Bagaimana tidak, dalam budaya kita, mengenal tubuhnya sendiri itu saru dan tabu. Asumsi yang begitu melekat dalam tempurung otak masyarakat berabad-abad hingga kini. Tekts-teks misoginis yang membelenggu dan stigma menjadi faktor yang juga turut menyumbangkan stigma.
Motif kekerasan seksual, pelecehan dan pemerkosaan terjadi karena relasi kuasa. Bisa terjadi pada siapapun anak-anak, remaja dan perempuan dewasa. Oleh karena upaya pencegahan bisa dilakukan sejak dini dengan mengenalkan hal-hal yang sederhana seperti bagian tubuh mana yang boleh disentuh dan mana yang tidak, siapa orang yang boleh menyentuh. Mengenalkan organ-organ reproduksi dengan istilah yang sebenarnya.
Saat semua sudah fokus dan sepemahaman, akhirnya saya mulai memperkenalkan alat peraga organ reproduksi baik laki-laki dan perempuan. Mengajak anak-anak untuk mengenali satu persatu dan menjelaskan fungsinya.
Perbedaan badani atau biologis perempuan dan laki-laki inilah yang disebut dengan jenis kelamin (seks). Dimana seks ini bersifat kodrat (given) tidak bisa dipertukarkan apa yang ada pada laki-laki mapun pada perempuan. Sedangkan seksulitas menyangkut berbagi dimensi yang sangat luas, yaitu diemnsi biologis, sosial, psikologis dan kultural.
Wajah sumringan dan senyum ibu-ibu terlihat melebar.

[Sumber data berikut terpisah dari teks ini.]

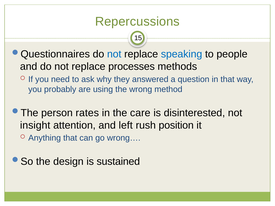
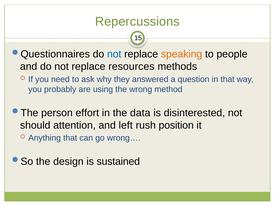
speaking colour: blue -> orange
processes: processes -> resources
rates: rates -> effort
care: care -> data
insight: insight -> should
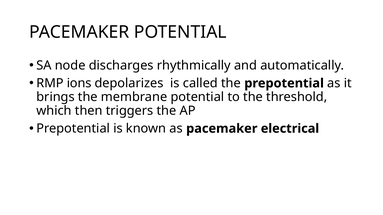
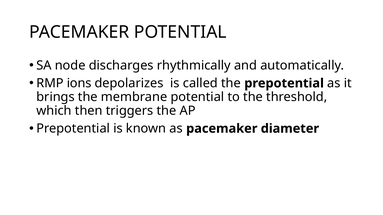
electrical: electrical -> diameter
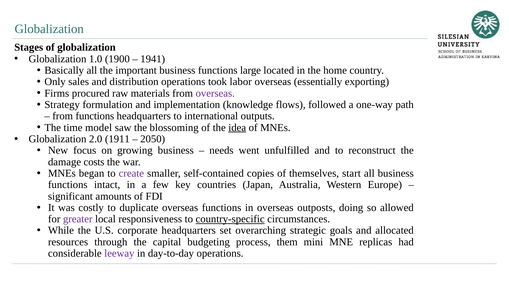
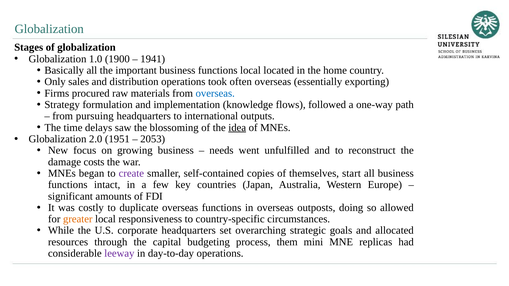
functions large: large -> local
labor: labor -> often
overseas at (215, 93) colour: purple -> blue
from functions: functions -> pursuing
model: model -> delays
1911: 1911 -> 1951
2050: 2050 -> 2053
greater colour: purple -> orange
country-specific underline: present -> none
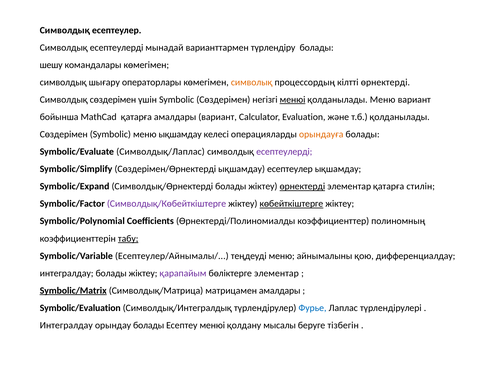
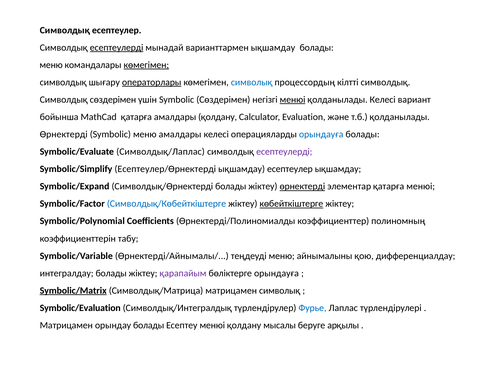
есептеулерді at (117, 48) underline: none -> present
варианттармен түрлендіру: түрлендіру -> ықшамдау
шешу at (51, 65): шешу -> меню
көмегімен at (146, 65) underline: none -> present
операторлары underline: none -> present
символық at (252, 82) colour: orange -> blue
кілтті өрнектерді: өрнектерді -> символдық
қолданылады Меню: Меню -> Келесі
амалдары вариант: вариант -> қолдану
Cөздерімен at (64, 134): Cөздерімен -> Өрнектерді
меню ықшамдау: ықшамдау -> амалдары
орындауға at (321, 134) colour: orange -> blue
Cөздерімен/Өрнектерді: Cөздерімен/Өрнектерді -> Есептеулер/Өрнектерді
қатарға стилін: стилін -> менюі
Символдық/Көбейткіштерге colour: purple -> blue
табу underline: present -> none
Есептеулер/Айнымалы/: Есептеулер/Айнымалы/ -> Өрнектерді/Айнымалы/
бөліктерге элементар: элементар -> орындауға
матрицамен амалдары: амалдары -> символық
Интегралдау at (66, 325): Интегралдау -> Матрицамен
тізбегін: тізбегін -> арқылы
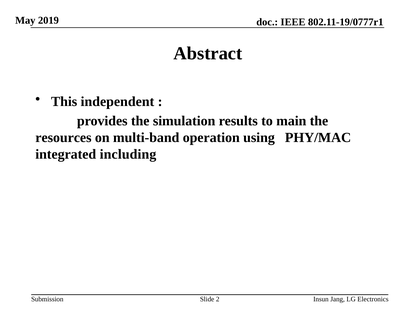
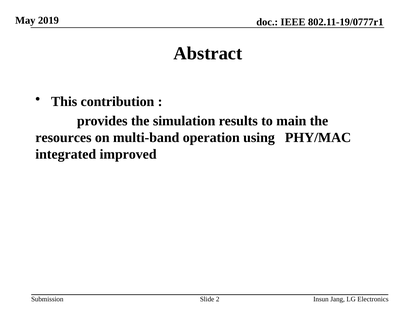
independent: independent -> contribution
including: including -> improved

Jika anak-anak tidak tahu dan tidak mengenali bagian tubuhnya khusunya organ reproduksi. Anak-anak bisa dengan mudah menjadi korban, apalagi sekarang sudah banyak anak-anak jadi korban kekerasan seksual, pelecehan dan sodomi.
Saya berharap asumsi-asumsi negatif saat mendengar kata seks dan seksualitas tak lagi ada. Jadi, ngobrolin seksualitas dalam konteks menjaga dan mencegah anak dari kekerasan, pelecehan dan pemerkosaan itu menjadi tanggung jawab semua pihak termasuk orang tua.
Ingat, dalam tubuh dan diri kita ada organ reproduksi yang harus kita kenali agar kita, anak-anak, remaja dan perempuan dewasa tak mengalami kekerasan seksual. Wallahu a’lam.